A cluster is the smallest unit of hard disk drive space that DOS allocates to a file, it consist of one or more sectors depending on the drive size. The cluster size is decided and fixed by the DOS FORMAT program during the high level formatting of the hard disk drive. (See the “size of clusters” discussion, given before)

Actually, the FAT is an index of the clusters of the entire volume. The FAT has one entry for each cluster.  The first two entries in a FAT contain information about the FAT.  The third and subsequent entries in the FAT are assigned to clusters of disk space, starting with the first cluster available for use by files

Because FAT is such an important item, DOS keeps two copies of the FAT, primary FAT or FAT1 and secondary FAT or FAT2 (there are normally two copies, however many new operating systems create more than two copies of FAT).

Each FAT occupies contiguous sectors on the disk, with the 2nd FAT immediately following the1st FAT does not make the DOS use 2nd FAT to correct the problem, instead when the 1st FAT is updated DOS copies it to the 2nd  FAT, corrupting the 2nd FAT as well, in the process.
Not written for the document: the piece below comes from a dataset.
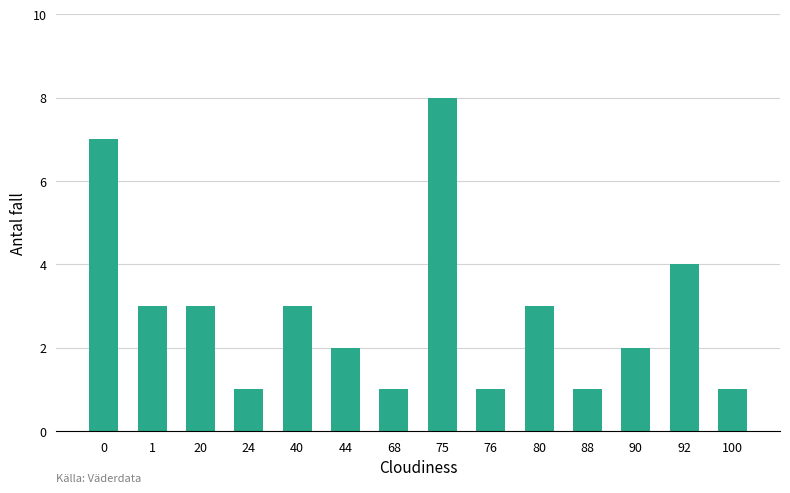

What is the sum of the values at 80 and 40?

6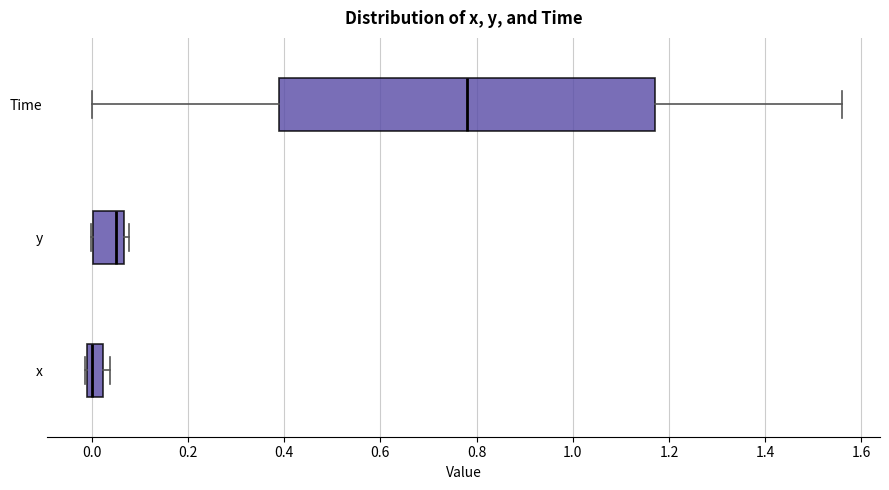

Which box has the furthest to the left median line?

x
This updating is done every time DOS finds that the 1st and 2nd FAT does not match. So, in case of any corruption of the 1st FAT, one should immediately do the repair by using some disk editor software and comparing the 1st FAT with the 2nd FAT. This should be done before DOS copies the corrupted FAT to the second FAT.

With the introduction of FAT32, both the FAT entries and the sector numbering are now 32-bit. That means that there are now 4,294,967,296 distinct 32-bit values multiplied by 512 bytes per sector yielding 2 terabytes (2,199,023,255,552 bytes) as the maximum possible disk size under FAT32.
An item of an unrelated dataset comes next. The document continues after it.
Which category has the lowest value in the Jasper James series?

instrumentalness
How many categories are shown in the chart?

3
The size of the directory entry for each file in FAT 32 is 4 bytes to contain the value of the starting cluster of the file rather than the 2 bytes needed under FAT16.   The larger value accommodates the larger number of possible clusters.

Traditionally, each directory entry is a 32-byte record, and this remains the same.  In the middle of the directory record there is 10 bytes (bytes 12 to 21) that Microsoft has reserved for its own future use.  Two of those bytes are now used to accommodate the extra bytes needed to specify the starting cluster under FAT32.

As we have already discussed that there have been 12 bit, 16 bit, and 32 bit versions of FAT.  While 32 bit FAT allows much more efficient storage which may be up to 30% more efficient and use of larger hard drives.

When the File System of an Operating System is invoked by a program to find the contents of a file, the first cluster value, in the directory entry for that file, is read and used to find the FAT chain.  The FAT chain is the list of clusters that contain data belonging to a file.